Es steht mir nicht zu, zu bestimmen, welche Partei du wählst. Dennoch will ich erwähnen, worüber wir uns sicher einig sind: Die Zeit des blau-braunen „gefahrlosen“ Protestwählens ist lange vorbei! Österreichische Verhältnisse hatten wir schon einmal in Deutschland – diesen Fehler dürfen wir nicht noch einmal machen! #NieWiederIstJetzt

 

Hier ist ein Vorschlag, wie du wählen kannst, ohne dich und andere zu quälen:

 

Wähle nicht ausnahmslos für dich und deinen Status Quo, sondern wähle für die Menschen in deiner Umgebung, die vielleicht keine Stimme haben.

 

Zum Beispiel:

 

  • Wähle im Sinne deiner Kinder und Enkelkinder, die ganz sicher noch länger die Folgen deiner Wahlentscheidung spüren werden, als du. Sorge dafür, dass sie Zuversicht verspüren.

 

  • Wähle im Sinne der Frauen, die in deinem Leben sind: deine Mutter, deine Partnerin, deine Tochter, deine Enkelin, deine Nichte, deine Kolleginnen, deine Freundinnen und Nachbarinnen. Sorge dafür, dass sie gleichberechtigt leben können und so ihre Lebensaufgabe erfüllen.

 

  • Wähle für diejenigen, deren Pass ihnen das Wählen in Deutschland nicht erlaubt – selbst wenn sie hier geboren sind und ihre Heimat haben und oft besser Deutsch sprechen als die „Biodeutschen“.

 

  • Wähle für diejenigen, die eine Migrationsgeschichte haben (so wie du und ich übrigens auch – unser aller Gencocktail ist wild). Egal, ob sie fliehen mussten, ausgewandert sind oder unseren Fachkräftemangel auffangen: Ohne sie bricht unser eh schon fragiles System zusammen.

 

  • Wähle für jemanden in deinem Umfeld, der/die queer ist – ganz sicher kennst du jemanden. Vielleicht ist es dein Kind, ein Kollege, deine Ärztin oder der nette Nachbar, der ein super Hundesitter ist.

 

  • Wähle für Menschen mit Behinderung, psychischen Krankheiten oder Long Covid. Ihre Würde wiegt genauso viel wie deine, auch wenn ihre Stimme nicht so laut ist und ihre „Leistung“ scheinbar nicht ausreicht für den Kapitalismus.

 

  • Wähle für Menschen, die in finanziell schwachen oder armen Verhältnissen leben müssen – Kinder, Erwachsene, Alte.

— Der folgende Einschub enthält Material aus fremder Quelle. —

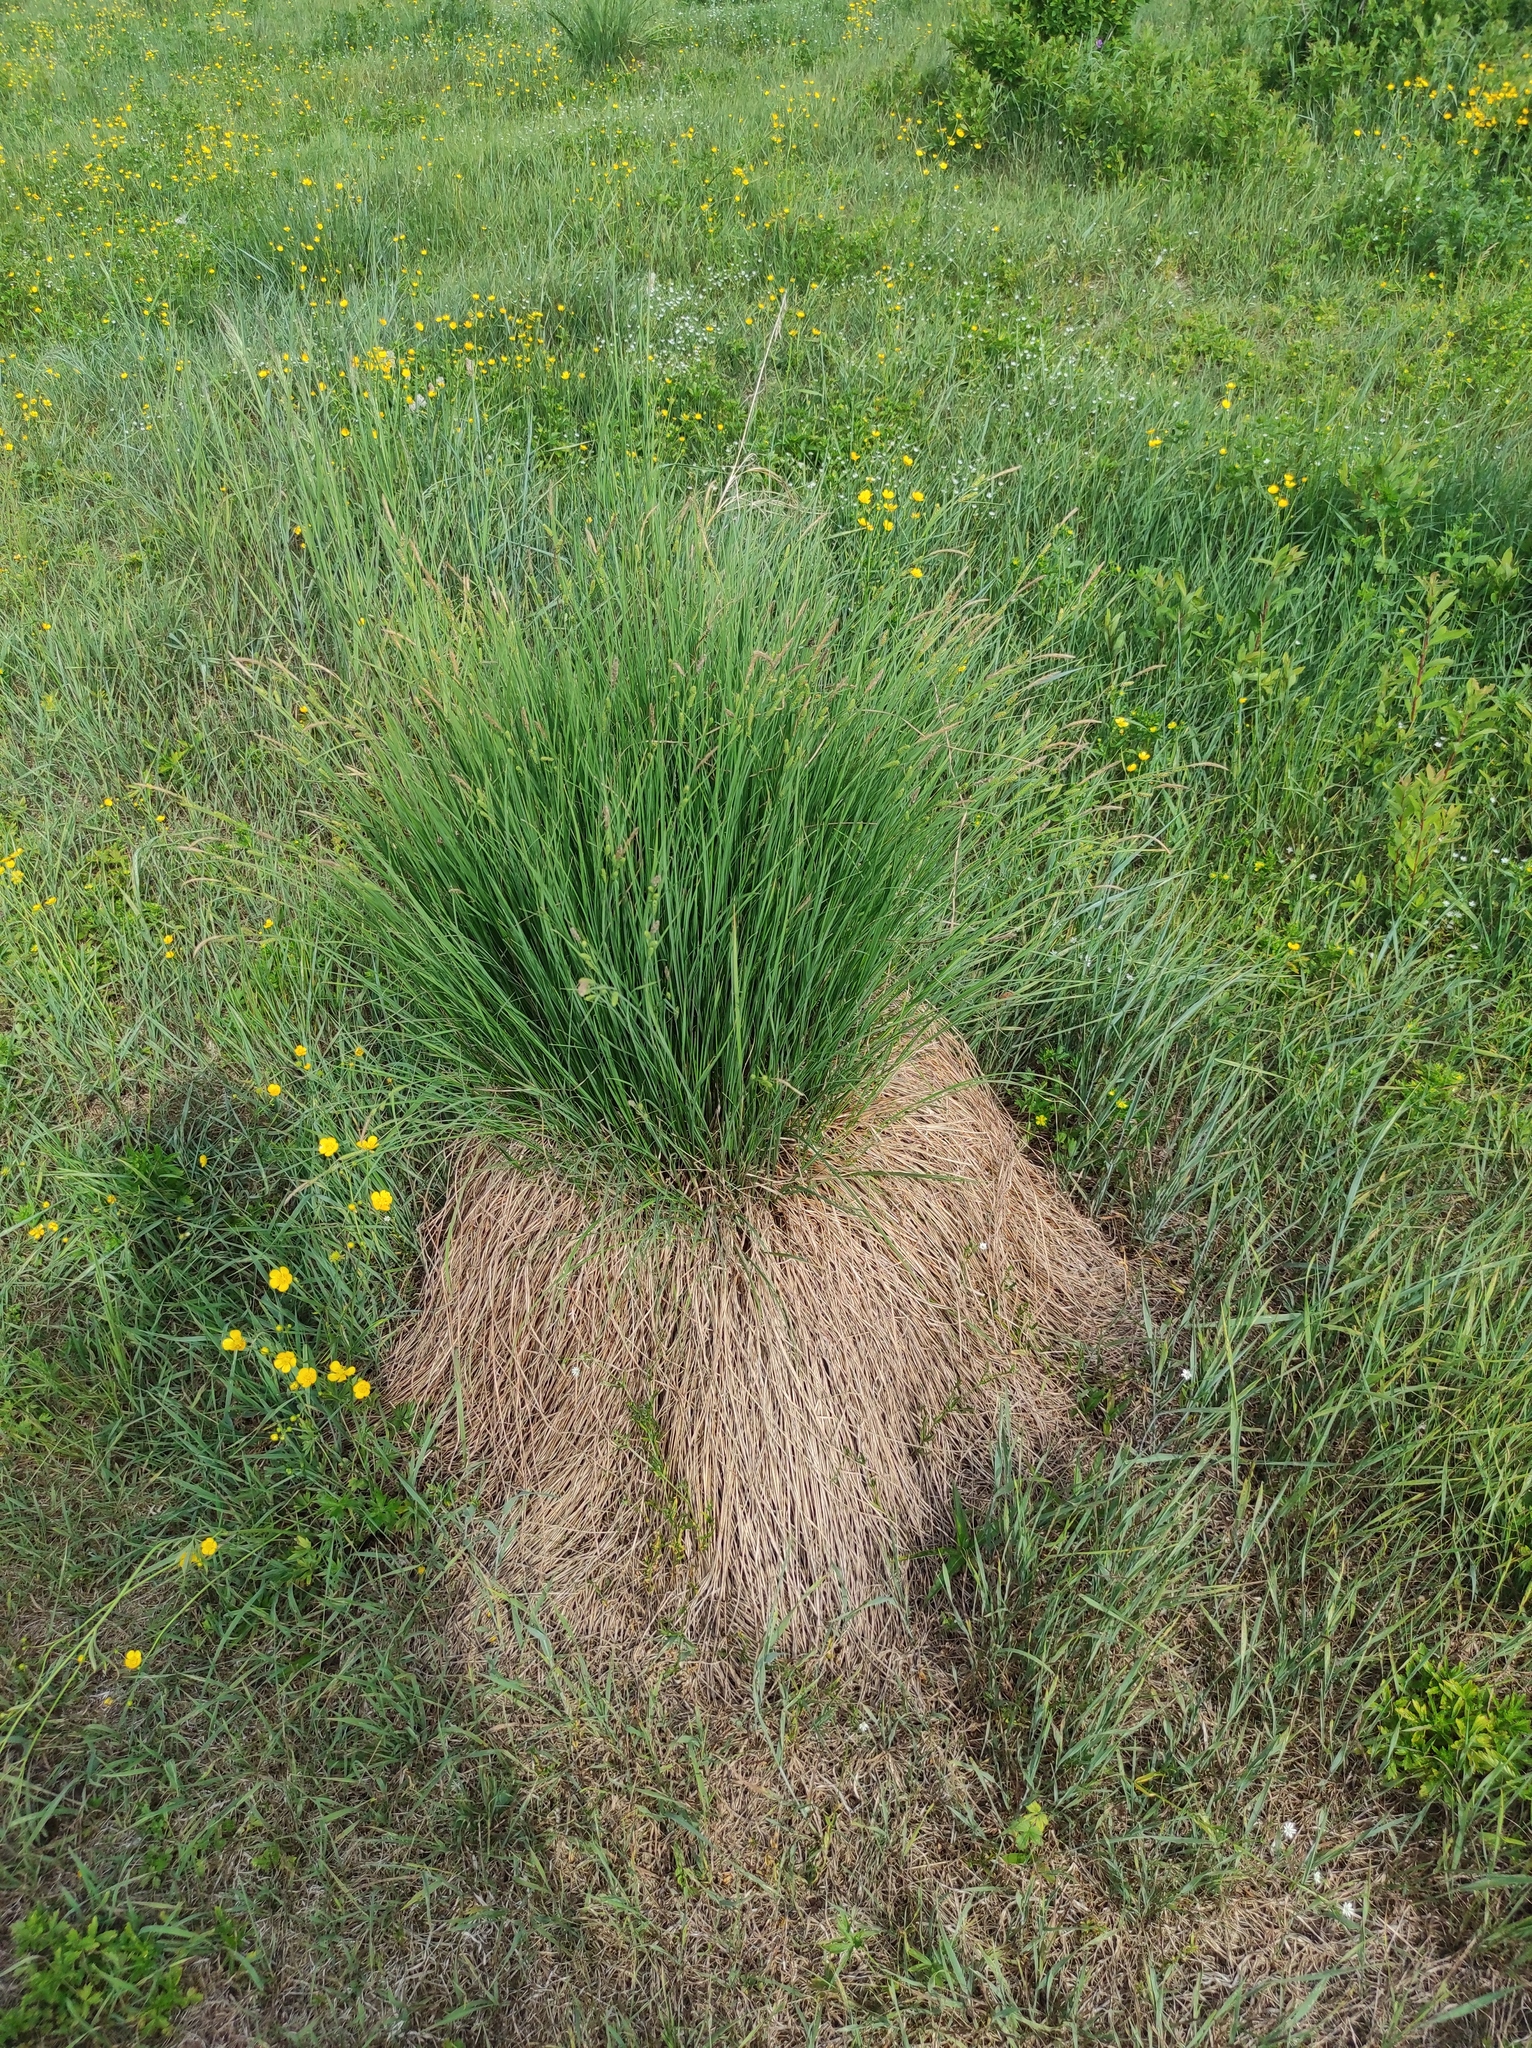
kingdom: Plantae
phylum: Tracheophyta
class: Liliopsida
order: Poales
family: Cyperaceae
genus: Carex
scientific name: Carex cespitosa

Sie meistern ihr Leben und haben ein Recht darauf, Teil der Gemeinschaft zu sein und versorgt zu werden.

 

  • Wähle für die Mutigen, die sich trauen, Gesicht zu zeigen und die enorm viel Hass aushalten müssen, weil sie für ihre gute Sache einstehen.

 

Kurzum: Wähle etwas, das dein Ego ablehnt und erhebe dich so nicht über andere – sondern gib ihnen und dir die Würde, die wir alle verdienen.

 

Wähle weise und vorausschauend,

wähle Zuversicht statt Rückschritt,

wähle Kommunikation auf Augenhöhe statt von oben herab,

wähle das Wir statt das Die,

wähle Sanftmut statt Zorn,

wähle Verständnis statt Missgunst,

wähle Frieden statt Krieg,

wähle Solidarität statt Kampf,

wähle Zukunft statt Vergangenheit.

Wähle für dein Herz statt für dein Ego!

 

PS: Wie Egos ticken, die getriggert werden, hat die Bischöfin Mariann Edgar Budde vor kurzem ausprobiert. Ihre starke und mutige Predigt, in der sie um nichts weiter als um Gnade für alle Menschen bat, hat den amerikanischen Präsidenten und seine Gefolgschaft sichtbar getroffen. Danke, Frau Bischöfin. Hier ist ein kurzer Ausschnitt mit deutscher Übersetzung.

 

Was ist deine Perspektive auf dieses Thema?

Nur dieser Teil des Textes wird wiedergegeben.